Clallam County count of homeless starts Thursday

Census to continue for a week

PORT ANGLES — Serenity House personnel will begin the annual count of homeless in Clallam County today.

Point in Time (PIT) count volunteers will collect data for one week, ending on March 3.

The effort to take a snapshot count of the number of homeless people — both those living without shelter and those with temporary shelter — is mandated by the federal Department of Housing and Urban Development (HUD).

The PIT count typically happens in January, but due to high levels of COVID-19 cases, it was pushed ahead, Serenity House personnel said.

“I kind of call it the homeless census because what it does is provide information to both HUD and the Department of Commerce, all the data about unhoused people in the area,” said Morgan Bartholick, Serenity House business development manager.

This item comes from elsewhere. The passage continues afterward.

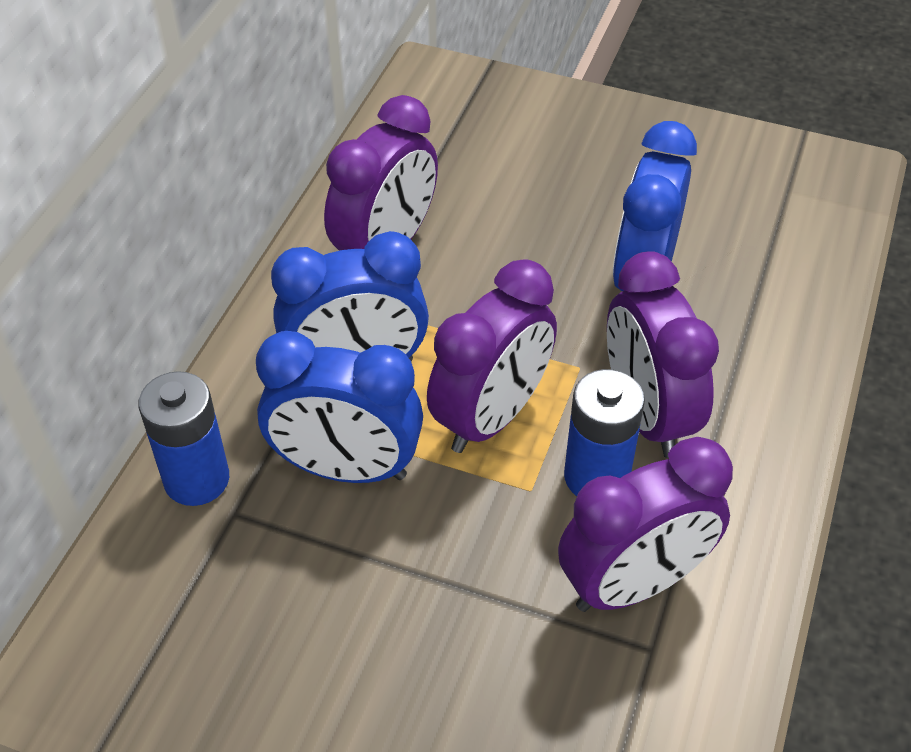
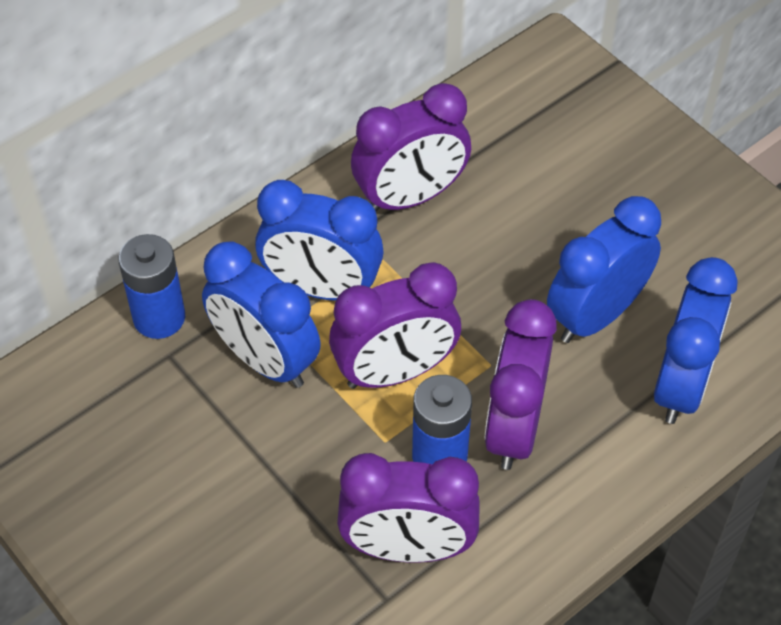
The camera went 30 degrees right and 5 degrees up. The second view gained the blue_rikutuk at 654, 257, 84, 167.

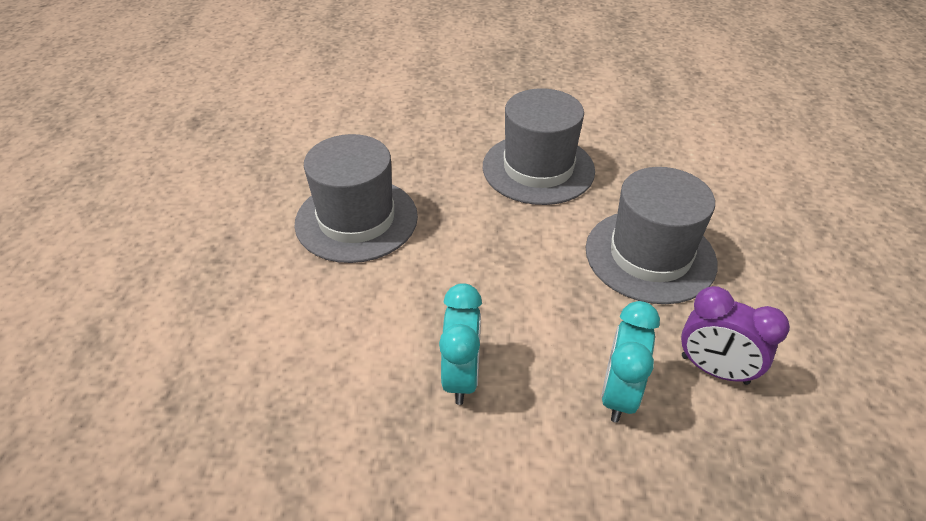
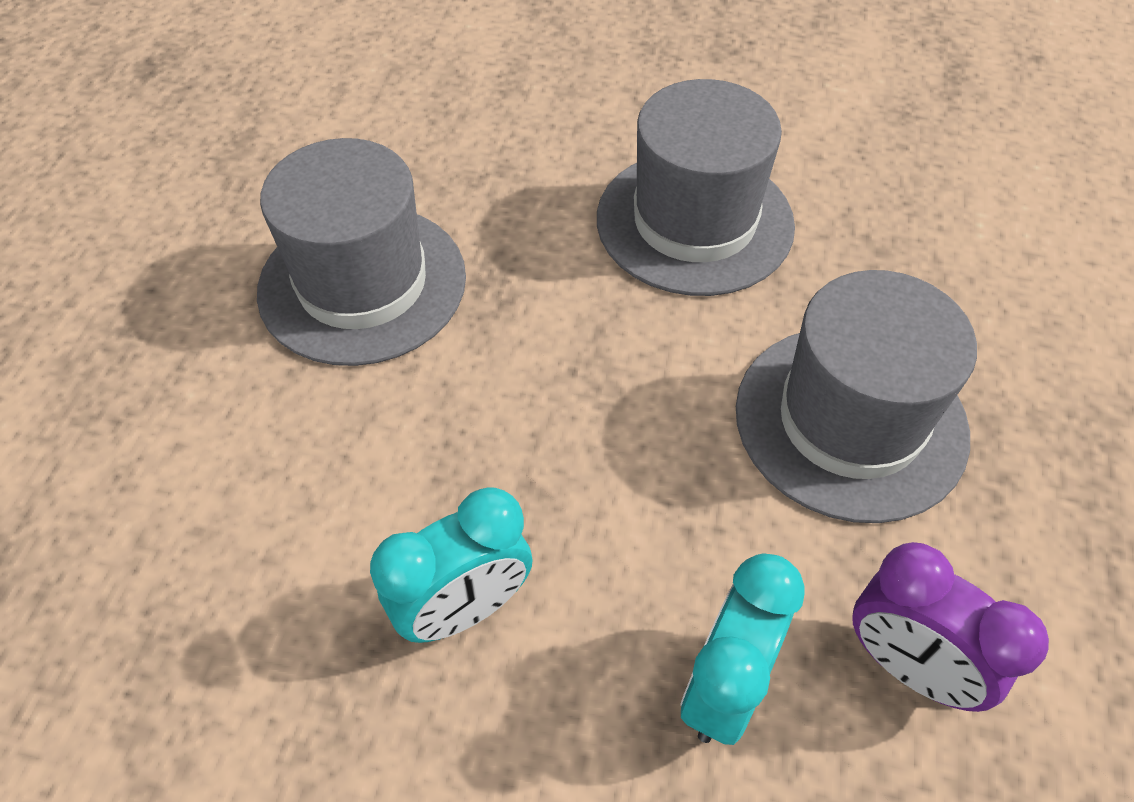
The camera went 10 degrees right and 10 degrees up. The turquoise_rikutuk at 439, 283, 43, 122 ended up facing another way, 45 degrees clockwise from before.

“That helps inform where money from the state and federal grants can go to support these folks,” he explained.

The census in 2021 counted 187 people as unsheltered homeless in Clallam County. These include people living on the street, in their cars, in abandoned buildings, or RV/boats with no electric or freshwater hookups.

Bartholick noted the number could actually be higher because some may not have been found.

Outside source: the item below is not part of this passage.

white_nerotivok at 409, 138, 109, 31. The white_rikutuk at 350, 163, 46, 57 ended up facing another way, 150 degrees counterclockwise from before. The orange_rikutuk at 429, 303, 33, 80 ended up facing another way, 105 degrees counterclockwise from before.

“Especially with COVID-19, it’s been difficult to find people, and one of the things we know with the count is that it’s never going to be perfect,” he said.

“We are going to get as much of a picture of the county as we can, and we know we most likely are not getting the whole picture.”

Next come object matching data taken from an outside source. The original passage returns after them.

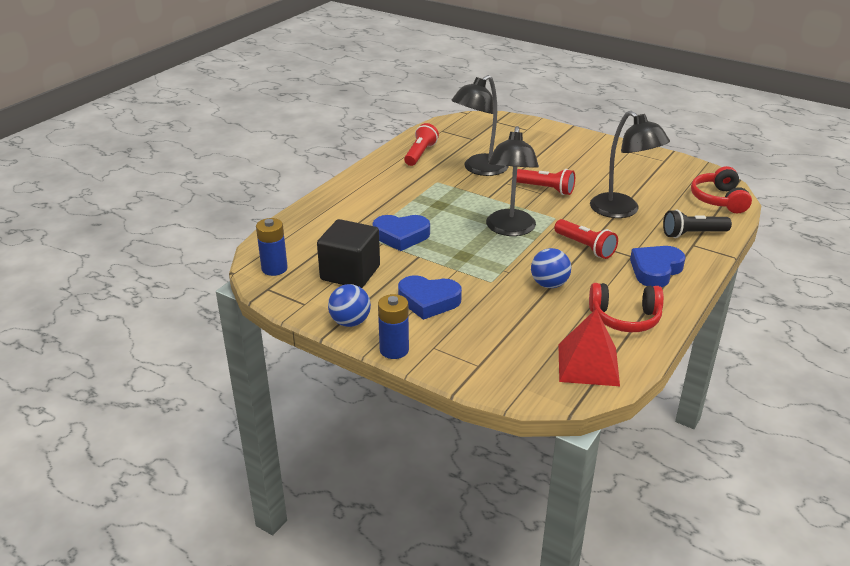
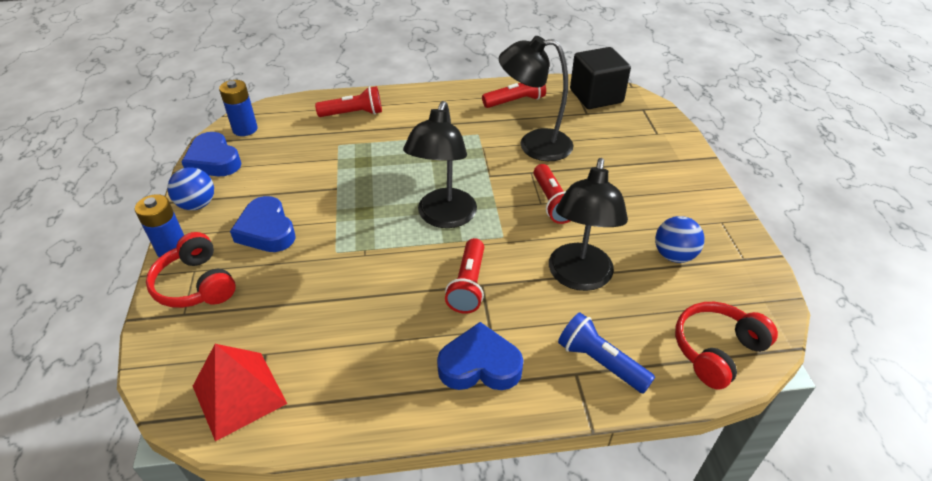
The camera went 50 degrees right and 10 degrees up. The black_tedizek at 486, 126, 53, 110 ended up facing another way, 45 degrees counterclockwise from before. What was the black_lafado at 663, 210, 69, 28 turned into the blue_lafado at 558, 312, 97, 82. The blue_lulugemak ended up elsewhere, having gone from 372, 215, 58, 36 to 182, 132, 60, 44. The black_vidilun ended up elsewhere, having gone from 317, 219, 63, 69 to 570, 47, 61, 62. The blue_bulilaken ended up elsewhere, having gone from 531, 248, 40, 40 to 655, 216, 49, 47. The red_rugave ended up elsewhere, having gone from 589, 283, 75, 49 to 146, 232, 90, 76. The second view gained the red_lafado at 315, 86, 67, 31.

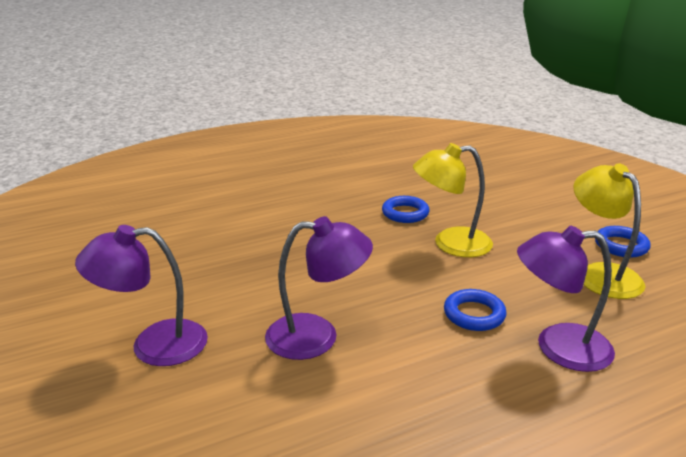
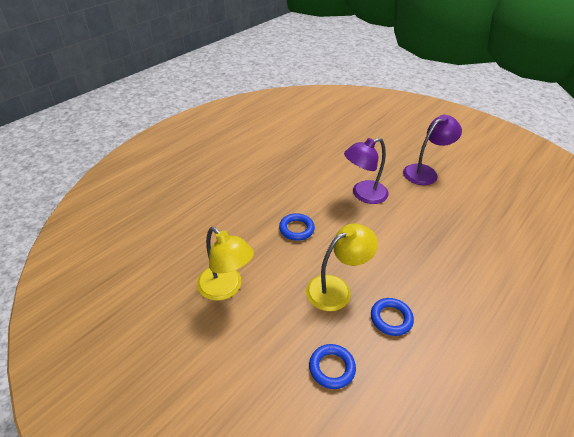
The camera went 155 degrees right and 15 degrees up. The second view lost the purple_tedizek at 517, 226, 98, 146. The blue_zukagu ended up elsewhere, having gone from 595, 226, 56, 31 to 309, 344, 47, 45.

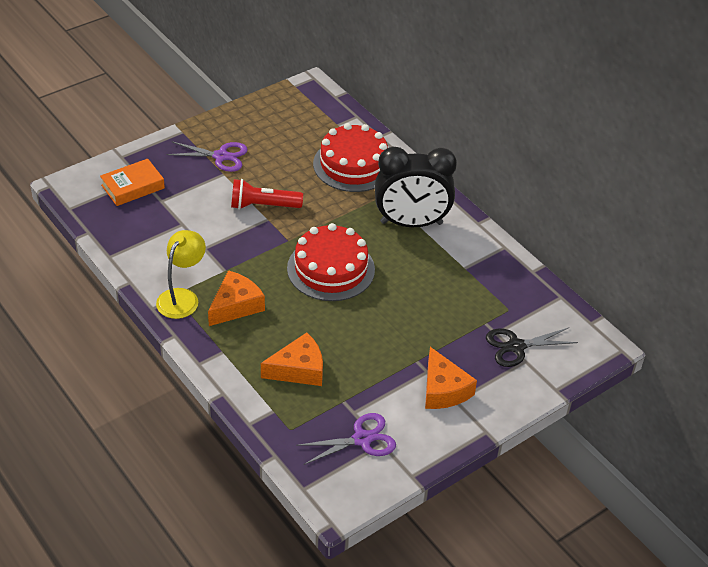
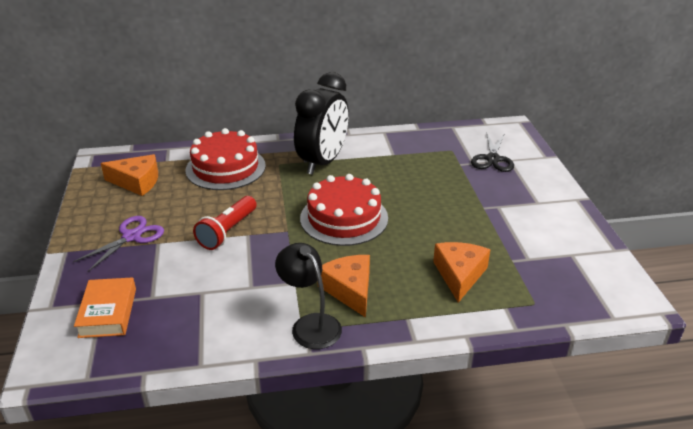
The camera went 60 degrees left and 10 degrees down. What was the yellow_tedizek at 156, 230, 50, 89 turned into the black_tedizek at 275, 243, 67, 106. The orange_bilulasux ended up elsewhere, having gone from 425, 347, 52, 62 to 101, 154, 57, 42. The second view lost the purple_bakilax at 296, 413, 100, 52.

Bartholick did not have last year’s numbers for homeless people living temporarily in shelters, such as in an emergency shelter or transitional housing.

Results for this year’s PIT count are expected by early April.

Many methods are used to collect information during the count.

“A lot of what will be done today will be on foot outreach,” Bartholick said.

Volunteers go out to meet people where they are as they survey all over Clallam County.

“Some methods we use are by going into different encampments or places where homeless people are known to gather as well as meeting people downtown, in Forks and Sequim,” he added.

Much of this work is done by volunteers from Serenity house as well as from several other organizations across the county.

“At the moment, I do not have a clear count of how many volunteers we have this year, because we also segment this out with other agencies and partners in the area like The Answer for Youth (TAFY), Peninsula Behavioral Health, Healthy Families, ReDiscovery, Mariposa House and Sarge’s Place,” Bartholick said.

He said there is no start-to-finish area; instead, volunteers use an outline of places to reach people in need.

“The previous coordinator had put a list together of previous locations and spots and segmented it out into the Sequim, Port Angeles and West End areas, and then we assigned people to those locations depending on who could do what in that area on that day,” Bartholick said.

“So there is no real starting point because people will start at their local offices and then move from there to go find people, and then the count starts,” he added.

Homelessness is often a sensitive topic, Bartholick said, so when conducting the census, volunteers have available two different forms.

“There are two forms they can fill out,” he said. “One is a standard form where they can provide their name and information, and then there is a different form” for people who don’t want to provide any identifying information.

Some common questions on the form ask where the person slept the previous night, how long it has been since the person had stable housing, and what kind of housing does the person need, i.e., for a single person, a mother with children or for a homeless minor.

These forms can help direct people to resources in the county that can provide assistance for them as well as provide HUD with a snapshot of the homelessness issues in the area and where state and federal funding will be best utilized, Bartholick said.

“Once all the information is gathered, it will be sent to the Homeless Management Information system, which we use to track trends, and sent to HUD,” Bartholick said.